Everyone involved is either smart enough to know we know the whole idea of a devil car is absurd, so they wisely play it dead straight or they're just stupid enough to put it over. As a result, it's fine fun and lacks the endless train of shitters and bullies that, to my mind, marred CHRISTINE --both the book and the film--in mean-spirited overkill and too many on-the-nose rock songs ("Bad to the Bone"), while THE CAR doesn't deign to mess in those overly-paddled waters. Like the recent Netflix hit, STRANGER THINGS, THE CAR explores the good parts of King horror novel style without the cliches and ugly American small town swath-cataloguing.

10. Brolin Brolin Brolin

My dad considered James Brolin the worst actor in the history of the world. Well, whether he can act or not, he fathered one of my favorite actors of our day, Josh Brolin. And you see the resemblance right off, and it makes James' films bolder and more resonant as a result. And both of them look like they belong in that Southwestern territory (in films like this and NO COUNTRY FOR OLD MEN)- they have a smattering of the noble savage about their features, some Native American princess wed to some Dewey Martin (ala THE BIG SKY) in their ancestral past. As with Burt Reynolds and Kris Kristofferson, that droplet of Native American ancestry in their DNA helps them look as rugged and grounded as the Great Southwest itself. 
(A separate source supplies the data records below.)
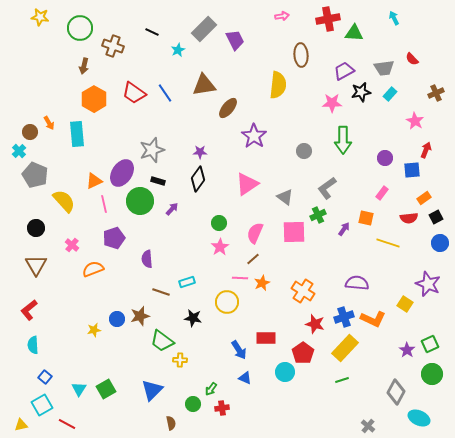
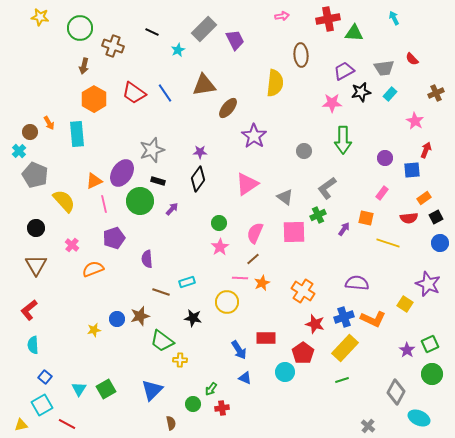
yellow semicircle at (278, 85): moved 3 px left, 2 px up
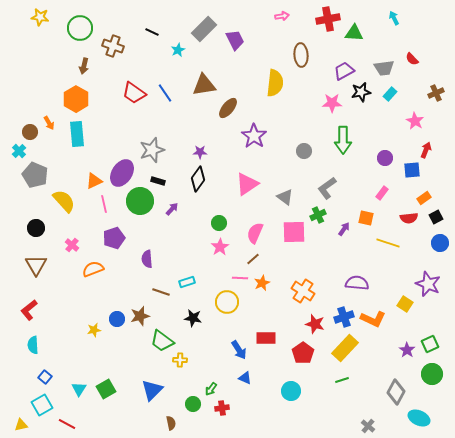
orange hexagon at (94, 99): moved 18 px left
cyan circle at (285, 372): moved 6 px right, 19 px down
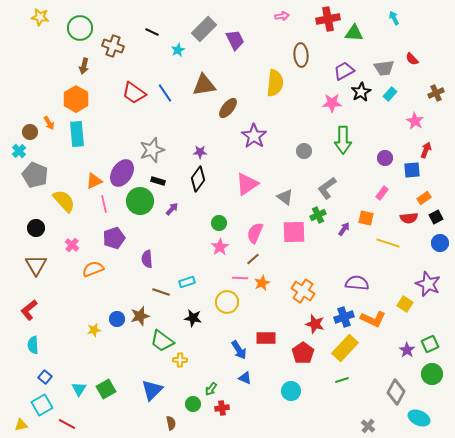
black star at (361, 92): rotated 18 degrees counterclockwise
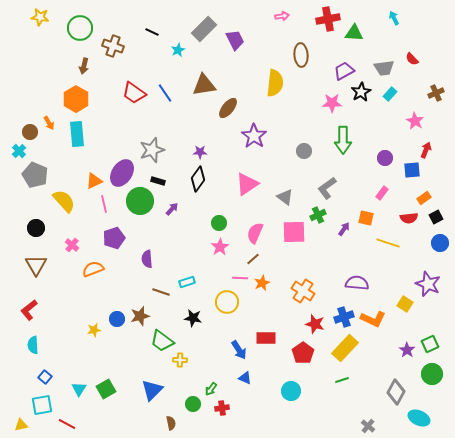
cyan square at (42, 405): rotated 20 degrees clockwise
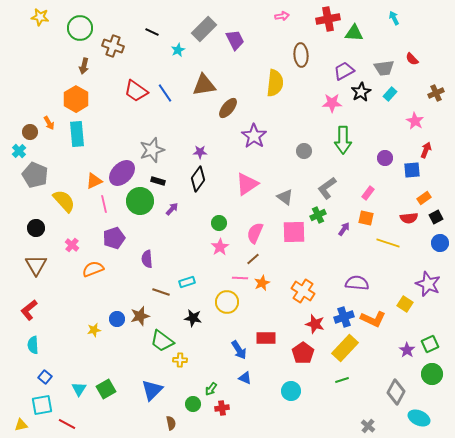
red trapezoid at (134, 93): moved 2 px right, 2 px up
purple ellipse at (122, 173): rotated 12 degrees clockwise
pink rectangle at (382, 193): moved 14 px left
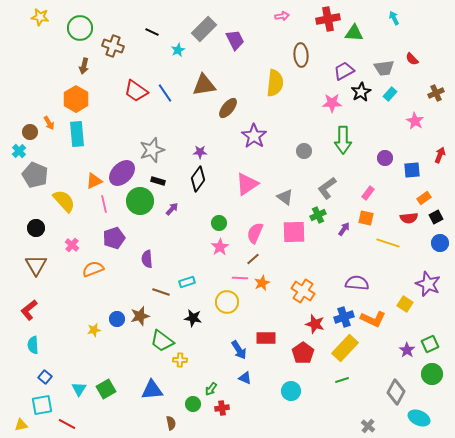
red arrow at (426, 150): moved 14 px right, 5 px down
blue triangle at (152, 390): rotated 40 degrees clockwise
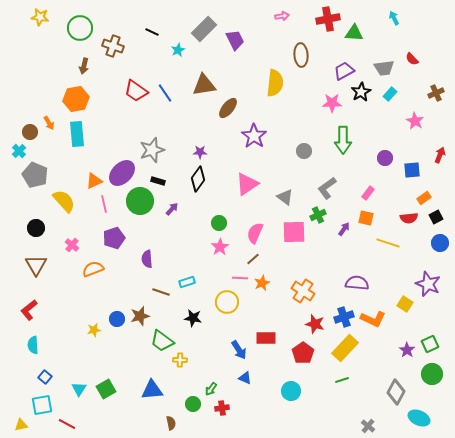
orange hexagon at (76, 99): rotated 20 degrees clockwise
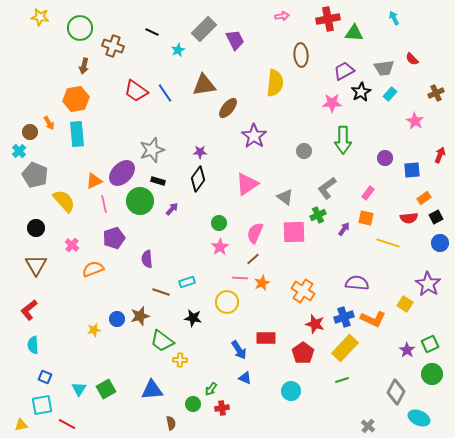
purple star at (428, 284): rotated 10 degrees clockwise
blue square at (45, 377): rotated 16 degrees counterclockwise
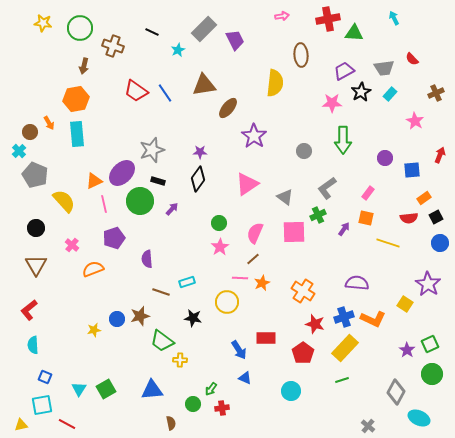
yellow star at (40, 17): moved 3 px right, 6 px down
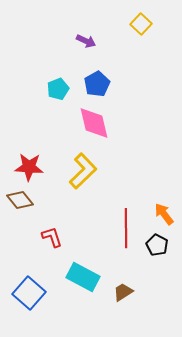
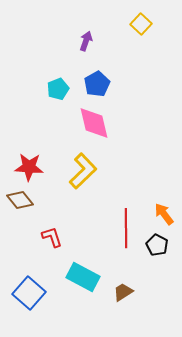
purple arrow: rotated 96 degrees counterclockwise
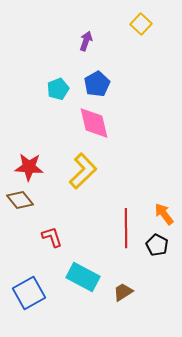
blue square: rotated 20 degrees clockwise
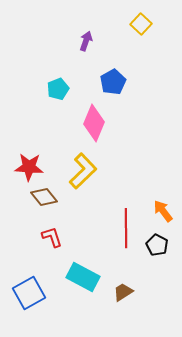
blue pentagon: moved 16 px right, 2 px up
pink diamond: rotated 36 degrees clockwise
brown diamond: moved 24 px right, 3 px up
orange arrow: moved 1 px left, 3 px up
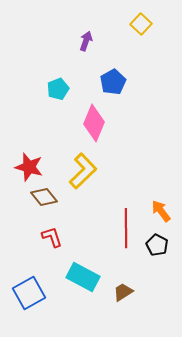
red star: rotated 12 degrees clockwise
orange arrow: moved 2 px left
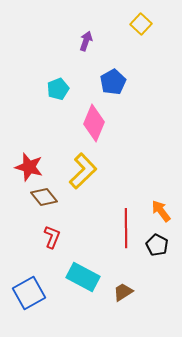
red L-shape: rotated 40 degrees clockwise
As for his character, Wade "Parent," (how associative!), we don't often see such a mix of well-meaning lummox and laconic rebel in horror movie fathers anymore. They're either perfect dads of intelligence warmth and compassion, oe tortured divorcee weekend cops always late to their custody hearing. And child actor babyface stunted growth prettiness and 'good' masculinity have become intertwined to the point even country stars have to be clean shaven burly Christians rather than hairy good old boys full of swamp-bred sass, nicotine and moonshine.

But Brolin's Wade is one of the great 70s dads, fulfilling the linkage to his son's portrayal of a great 70s dad, in PLANET TERROR.  Just taking his two little girls to their elementary school on the back of his motorcycle should give you some kind of a clue. This is not a man who's going to turn this devil car case over to the Feds or State Patrol - though he knows deep down he probably should. He probably doesn't even have the FBI's phone numbers. But he's got the 'stache, and the moxy, and a dim cognizance of his own limitations.
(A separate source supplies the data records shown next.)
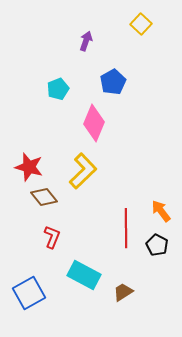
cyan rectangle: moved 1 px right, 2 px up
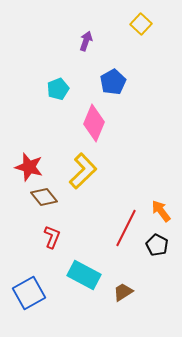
red line: rotated 27 degrees clockwise
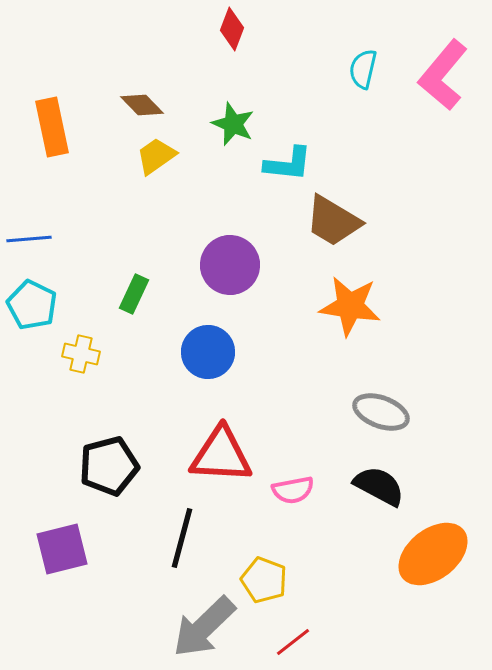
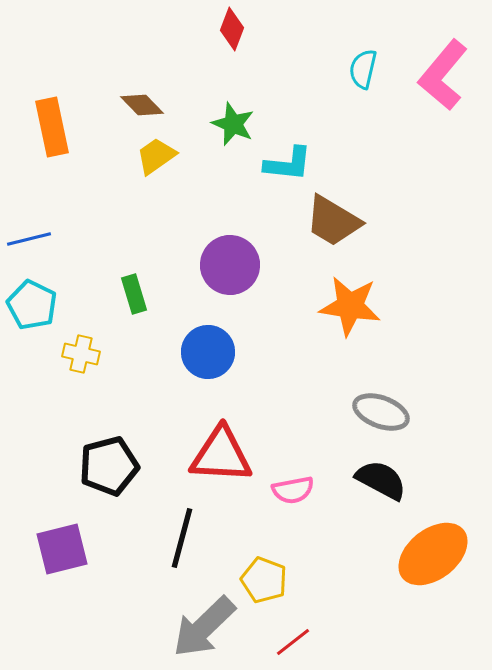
blue line: rotated 9 degrees counterclockwise
green rectangle: rotated 42 degrees counterclockwise
black semicircle: moved 2 px right, 6 px up
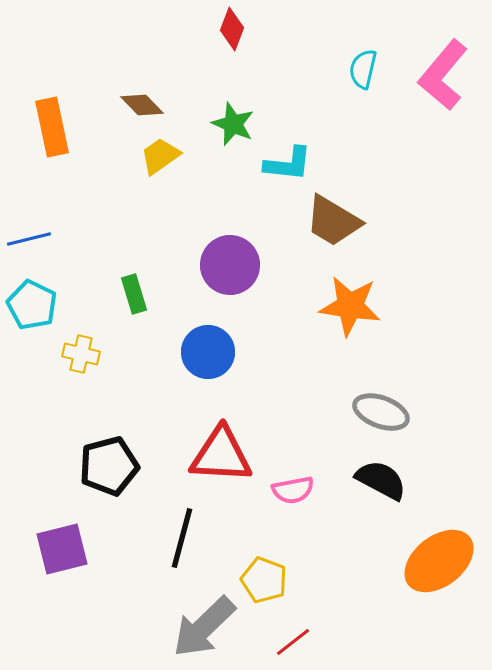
yellow trapezoid: moved 4 px right
orange ellipse: moved 6 px right, 7 px down
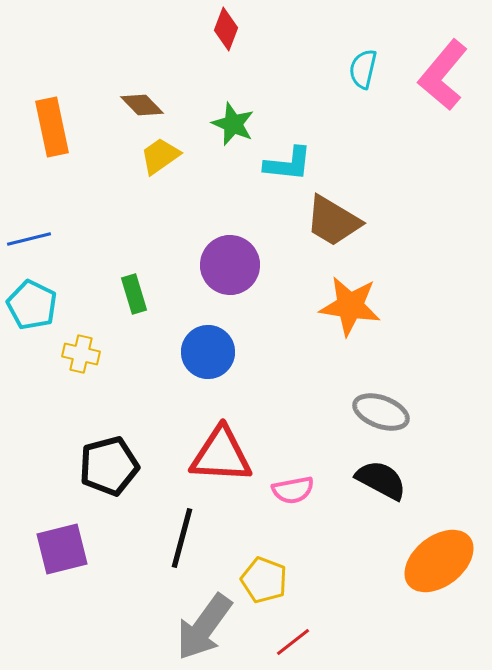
red diamond: moved 6 px left
gray arrow: rotated 10 degrees counterclockwise
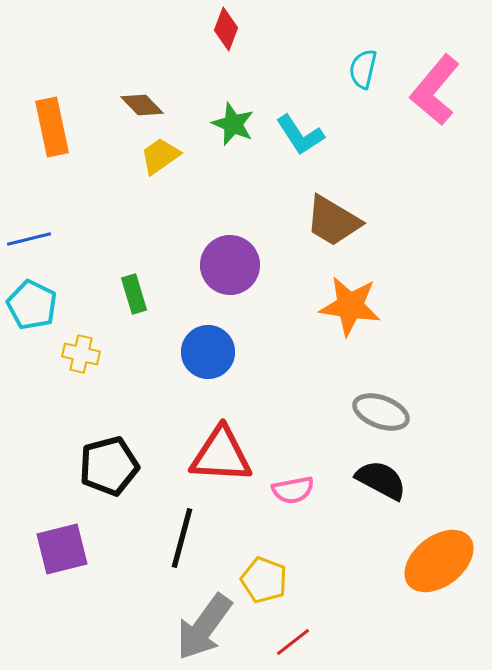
pink L-shape: moved 8 px left, 15 px down
cyan L-shape: moved 12 px right, 29 px up; rotated 51 degrees clockwise
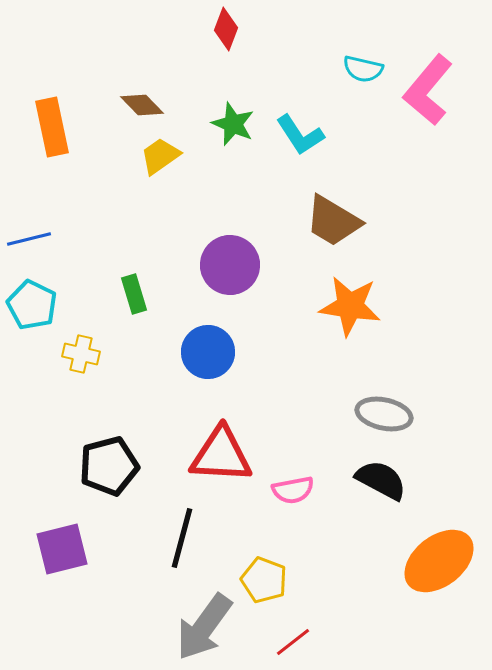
cyan semicircle: rotated 90 degrees counterclockwise
pink L-shape: moved 7 px left
gray ellipse: moved 3 px right, 2 px down; rotated 8 degrees counterclockwise
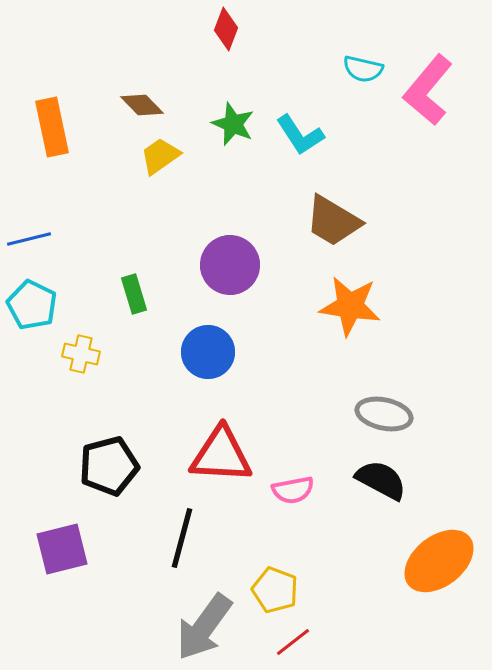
yellow pentagon: moved 11 px right, 10 px down
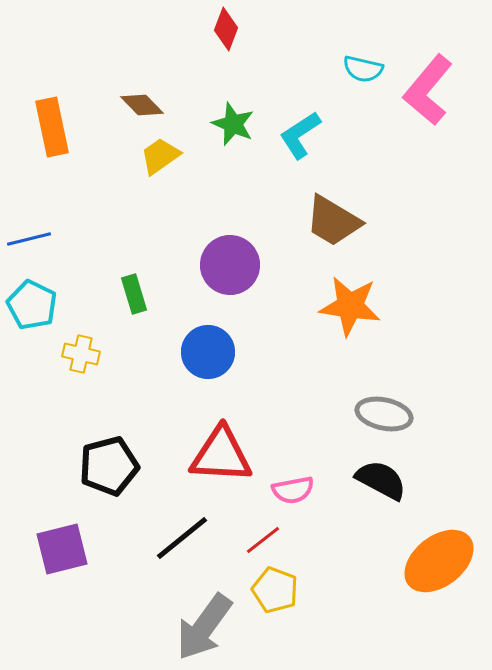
cyan L-shape: rotated 90 degrees clockwise
black line: rotated 36 degrees clockwise
red line: moved 30 px left, 102 px up
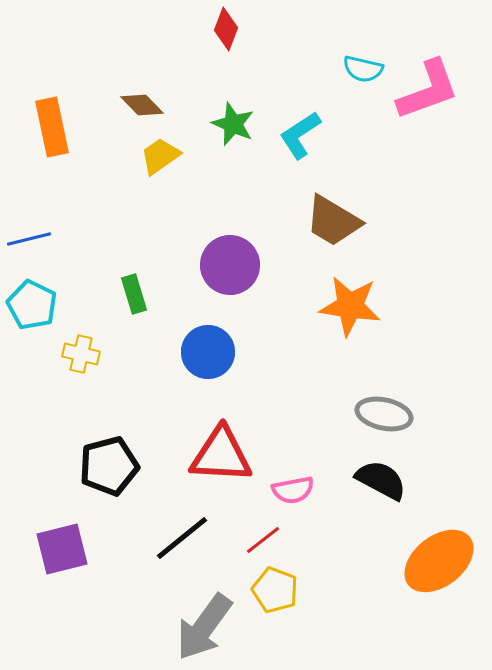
pink L-shape: rotated 150 degrees counterclockwise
If that's the trade-off--"competence and dull safety-first responsible clean-shaven rules-follower" instead of 'mustache ridin' badasses who need to fall apart before they can be re-glued'-well then... at least we got the movies to remember the real men by. Isn't that why we're all here, to make sure we remember the things we left behind when we were booted from our comfy local highway drag strip to make way for the god-damned highway with its speed limit and tolls?

And remember: in the 70s no one used seat-belts, even in the front. EVER! Dig.

It's a slippery slope, all that life-saving is murder on our Social Security and pension funds. Honey don't think about it. Just press play and drive fast, furious, and over and over... the hippie... one more time.